Knight Frank's 2025 Wealth Report identified Seoul as the top-performing prime market globally in 2024, with 18.4 percent annual price growth driven by local wealth creation and the expansion of investable luxury residential developments — a different dynamic from Miami or Dubai, where international capital was the primary driver. The structural conditions that preceded Miami's decade of appreciation — favorable tax treatment, improving infrastructure, growing professional class, significant supply constraints, and the initial arrival of institutional capital — are the signals worth monitoring. Markets currently exhibiting some combination of these characteristics include Abu Dhabi, select Southeast Asian cities, and secondary European markets where lifestyle factors are attracting high-earning relocators.

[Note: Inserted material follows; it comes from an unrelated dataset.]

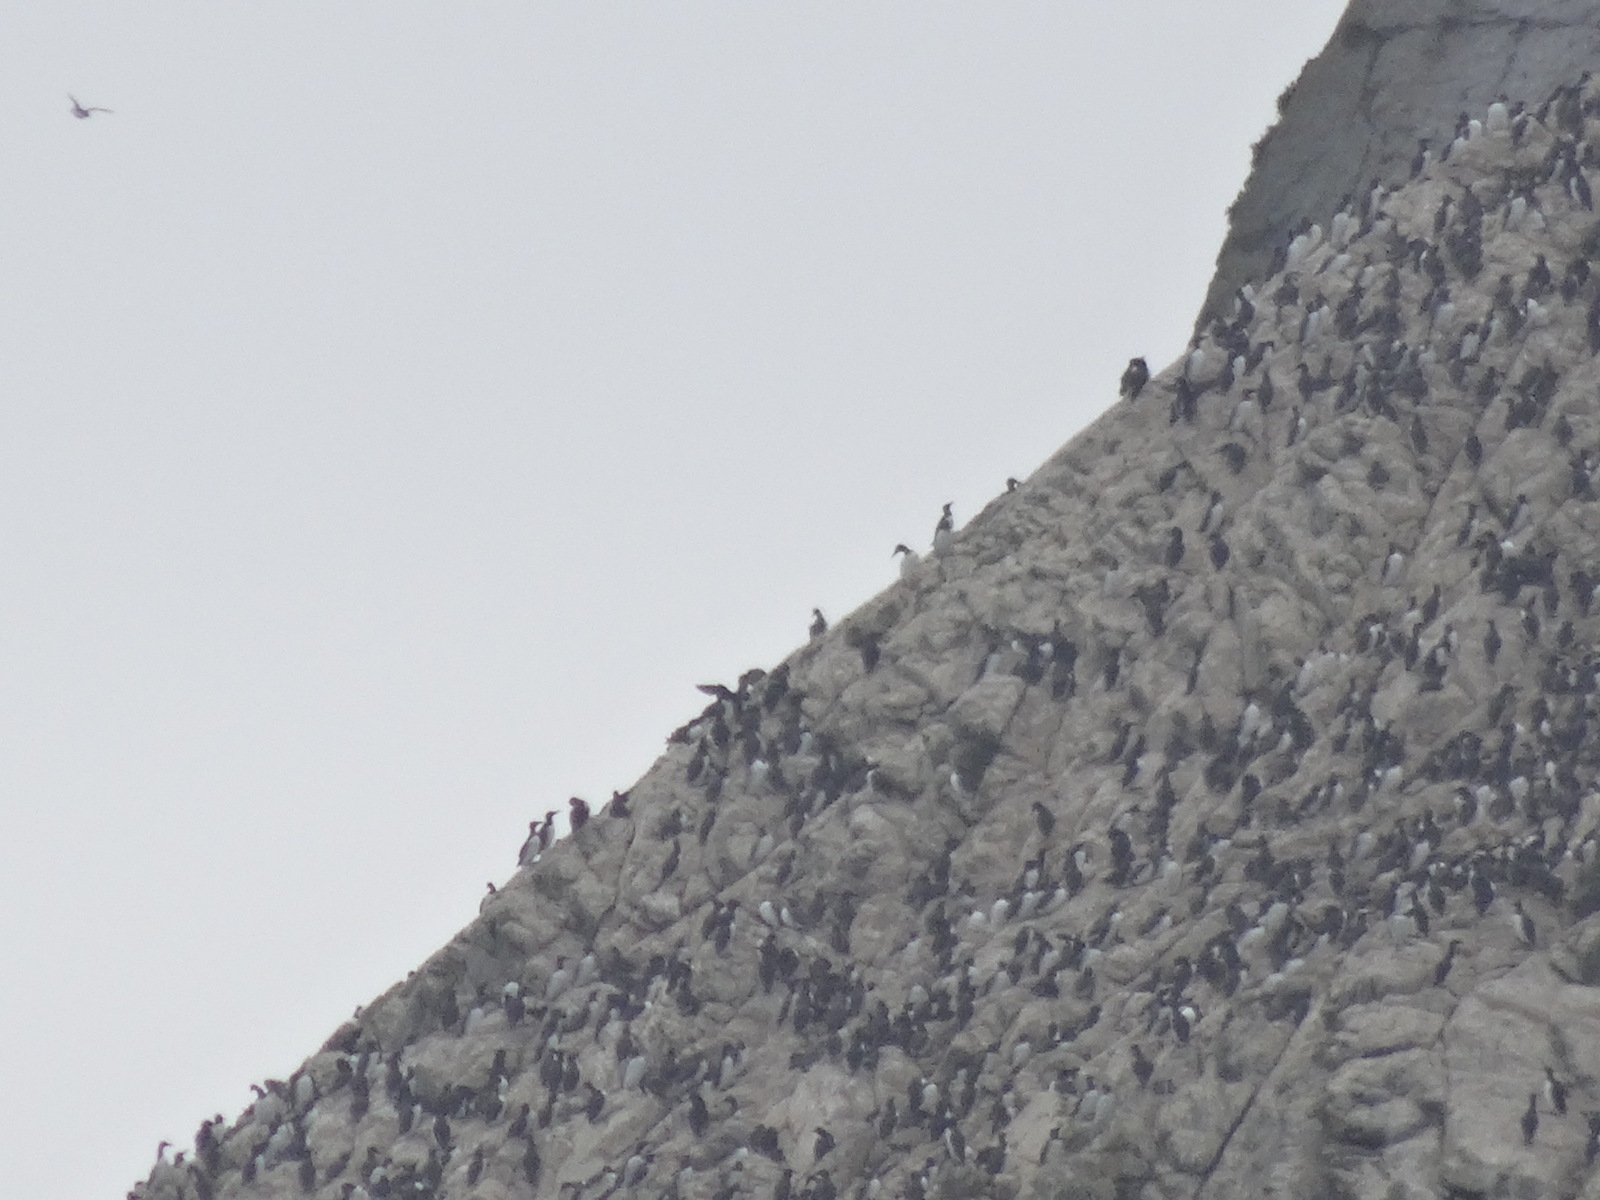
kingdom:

The pattern is consistent. The next market will announce itself through the same signals that Miami and Dubai announced themselves a decade ago. Most buyers will notice when the appreciation is already mature.

Sources: Knight Frank Prime International Residential Index (PIRI 100) 2023 and 2024 editions; Knight Frank Wealth Report 2025 (19th edition, published March 2025); EdgeProp/Knight Frank: Global luxury house prices 3.6% in 2024 (March 2025); World Property Journal: Knight Frank Prime Global Cities Index Q4 2024 (January 2025). This article is editorial commentary and does not constitute financial, tax, or investment advice. Property investment involves risk, including possible loss of capital. Readers should seek independent professional advice before making any property investment decisions.